WHAT THE TASK REQUIRES:
Rewrite every one of the records below, replacing "dist" with "distance" and leaving all other text unchanged.

SOURCE DATA:
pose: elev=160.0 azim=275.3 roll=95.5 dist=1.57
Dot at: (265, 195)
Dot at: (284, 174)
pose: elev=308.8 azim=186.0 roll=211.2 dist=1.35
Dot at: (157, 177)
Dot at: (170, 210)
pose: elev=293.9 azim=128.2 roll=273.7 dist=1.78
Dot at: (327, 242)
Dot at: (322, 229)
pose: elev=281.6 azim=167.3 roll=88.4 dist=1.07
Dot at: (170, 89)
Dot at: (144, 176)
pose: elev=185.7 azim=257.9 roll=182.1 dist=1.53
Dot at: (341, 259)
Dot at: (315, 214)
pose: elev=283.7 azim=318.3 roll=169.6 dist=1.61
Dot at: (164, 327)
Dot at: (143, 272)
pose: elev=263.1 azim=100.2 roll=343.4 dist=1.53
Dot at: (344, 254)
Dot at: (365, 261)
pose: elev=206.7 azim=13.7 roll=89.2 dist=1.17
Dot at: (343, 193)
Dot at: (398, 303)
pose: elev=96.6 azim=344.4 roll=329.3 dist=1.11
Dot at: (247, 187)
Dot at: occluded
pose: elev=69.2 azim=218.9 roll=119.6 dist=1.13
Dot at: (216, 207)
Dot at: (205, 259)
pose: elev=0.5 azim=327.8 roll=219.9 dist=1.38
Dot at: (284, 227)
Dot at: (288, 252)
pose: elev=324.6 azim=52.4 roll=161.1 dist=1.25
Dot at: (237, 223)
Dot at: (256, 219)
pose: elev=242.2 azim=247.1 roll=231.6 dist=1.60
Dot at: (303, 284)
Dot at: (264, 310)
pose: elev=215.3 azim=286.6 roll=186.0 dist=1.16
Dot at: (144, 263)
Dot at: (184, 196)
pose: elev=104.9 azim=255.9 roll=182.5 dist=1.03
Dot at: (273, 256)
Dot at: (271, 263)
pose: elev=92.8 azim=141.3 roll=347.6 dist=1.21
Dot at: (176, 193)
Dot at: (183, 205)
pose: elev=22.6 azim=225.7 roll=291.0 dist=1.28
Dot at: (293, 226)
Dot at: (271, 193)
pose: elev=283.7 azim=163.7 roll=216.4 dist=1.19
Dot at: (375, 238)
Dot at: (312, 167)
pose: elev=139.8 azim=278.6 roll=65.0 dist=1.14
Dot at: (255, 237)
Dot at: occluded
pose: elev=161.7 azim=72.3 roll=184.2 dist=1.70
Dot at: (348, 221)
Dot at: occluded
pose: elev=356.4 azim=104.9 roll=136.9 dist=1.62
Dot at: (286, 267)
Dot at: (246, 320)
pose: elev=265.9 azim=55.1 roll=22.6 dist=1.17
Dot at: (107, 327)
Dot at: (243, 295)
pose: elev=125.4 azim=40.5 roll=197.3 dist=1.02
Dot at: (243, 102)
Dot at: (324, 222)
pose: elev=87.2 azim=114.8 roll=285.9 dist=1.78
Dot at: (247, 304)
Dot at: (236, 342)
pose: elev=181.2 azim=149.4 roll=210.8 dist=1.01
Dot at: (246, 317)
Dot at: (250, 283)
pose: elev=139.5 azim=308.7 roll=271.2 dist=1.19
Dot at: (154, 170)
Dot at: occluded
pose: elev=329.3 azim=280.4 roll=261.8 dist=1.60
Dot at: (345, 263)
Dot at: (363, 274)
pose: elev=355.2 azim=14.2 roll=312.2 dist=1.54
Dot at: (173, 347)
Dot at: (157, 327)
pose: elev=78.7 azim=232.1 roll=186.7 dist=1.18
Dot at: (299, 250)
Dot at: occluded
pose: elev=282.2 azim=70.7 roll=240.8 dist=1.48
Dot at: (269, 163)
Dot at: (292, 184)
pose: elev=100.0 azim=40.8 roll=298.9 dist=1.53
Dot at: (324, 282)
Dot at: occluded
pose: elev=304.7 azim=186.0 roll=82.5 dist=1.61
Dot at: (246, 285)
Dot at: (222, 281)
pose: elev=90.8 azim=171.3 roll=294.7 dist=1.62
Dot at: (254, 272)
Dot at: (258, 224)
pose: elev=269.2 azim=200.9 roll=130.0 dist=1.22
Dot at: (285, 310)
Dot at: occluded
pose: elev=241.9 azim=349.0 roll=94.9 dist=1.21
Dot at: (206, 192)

WRITTEN ANSWER:
pose: elev=160.0 azim=275.3 roll=95.5 distance=1.57
Dot at: (265, 195)
Dot at: (284, 174)
pose: elev=308.8 azim=186.0 roll=211.2 distance=1.35
Dot at: (157, 177)
Dot at: (170, 210)
pose: elev=293.9 azim=128.2 roll=273.7 distance=1.78
Dot at: (327, 242)
Dot at: (322, 229)
pose: elev=281.6 azim=167.3 roll=88.4 distance=1.07
Dot at: (170, 89)
Dot at: (144, 176)
pose: elev=185.7 azim=257.9 roll=182.1 distance=1.53
Dot at: (341, 259)
Dot at: (315, 214)
pose: elev=283.7 azim=318.3 roll=169.6 distance=1.61
Dot at: (164, 327)
Dot at: (143, 272)
pose: elev=263.1 azim=100.2 roll=343.4 distance=1.53
Dot at: (344, 254)
Dot at: (365, 261)
pose: elev=206.7 azim=13.7 roll=89.2 distance=1.17
Dot at: (343, 193)
Dot at: (398, 303)
pose: elev=96.6 azim=344.4 roll=329.3 distance=1.11
Dot at: (247, 187)
Dot at: occluded
pose: elev=69.2 azim=218.9 roll=119.6 distance=1.13
Dot at: (216, 207)
Dot at: (205, 259)
pose: elev=0.5 azim=327.8 roll=219.9 distance=1.38
Dot at: (284, 227)
Dot at: (288, 252)
pose: elev=324.6 azim=52.4 roll=161.1 distance=1.25
Dot at: (237, 223)
Dot at: (256, 219)
pose: elev=242.2 azim=247.1 roll=231.6 distance=1.60
Dot at: (303, 284)
Dot at: (264, 310)
pose: elev=215.3 azim=286.6 roll=186.0 distance=1.16
Dot at: (144, 263)
Dot at: (184, 196)
pose: elev=104.9 azim=255.9 roll=182.5 distance=1.03
Dot at: (273, 256)
Dot at: (271, 263)
pose: elev=92.8 azim=141.3 roll=347.6 distance=1.21
Dot at: (176, 193)
Dot at: (183, 205)
pose: elev=22.6 azim=225.7 roll=291.0 distance=1.28
Dot at: (293, 226)
Dot at: (271, 193)
pose: elev=283.7 azim=163.7 roll=216.4 distance=1.19
Dot at: (375, 238)
Dot at: (312, 167)
pose: elev=139.8 azim=278.6 roll=65.0 distance=1.14
Dot at: (255, 237)
Dot at: occluded
pose: elev=161.7 azim=72.3 roll=184.2 distance=1.70
Dot at: (348, 221)
Dot at: occluded
pose: elev=356.4 azim=104.9 roll=136.9 distance=1.62
Dot at: (286, 267)
Dot at: (246, 320)
pose: elev=265.9 azim=55.1 roll=22.6 distance=1.17
Dot at: (107, 327)
Dot at: (243, 295)
pose: elev=125.4 azim=40.5 roll=197.3 distance=1.02
Dot at: (243, 102)
Dot at: (324, 222)
pose: elev=87.2 azim=114.8 roll=285.9 distance=1.78
Dot at: (247, 304)
Dot at: (236, 342)
pose: elev=181.2 azim=149.4 roll=210.8 distance=1.01
Dot at: (246, 317)
Dot at: (250, 283)
pose: elev=139.5 azim=308.7 roll=271.2 distance=1.19
Dot at: (154, 170)
Dot at: occluded
pose: elev=329.3 azim=280.4 roll=261.8 distance=1.60
Dot at: (345, 263)
Dot at: (363, 274)
pose: elev=355.2 azim=14.2 roll=312.2 distance=1.54
Dot at: (173, 347)
Dot at: (157, 327)
pose: elev=78.7 azim=232.1 roll=186.7 distance=1.18
Dot at: (299, 250)
Dot at: occluded
pose: elev=282.2 azim=70.7 roll=240.8 distance=1.48
Dot at: (269, 163)
Dot at: (292, 184)
pose: elev=100.0 azim=40.8 roll=298.9 distance=1.53
Dot at: (324, 282)
Dot at: occluded
pose: elev=304.7 azim=186.0 roll=82.5 distance=1.61
Dot at: (246, 285)
Dot at: (222, 281)
pose: elev=90.8 azim=171.3 roll=294.7 distance=1.62
Dot at: (254, 272)
Dot at: (258, 224)
pose: elev=269.2 azim=200.9 roll=130.0 distance=1.22
Dot at: (285, 310)
Dot at: occluded
pose: elev=241.9 azim=349.0 roll=94.9 distance=1.21
Dot at: (206, 192)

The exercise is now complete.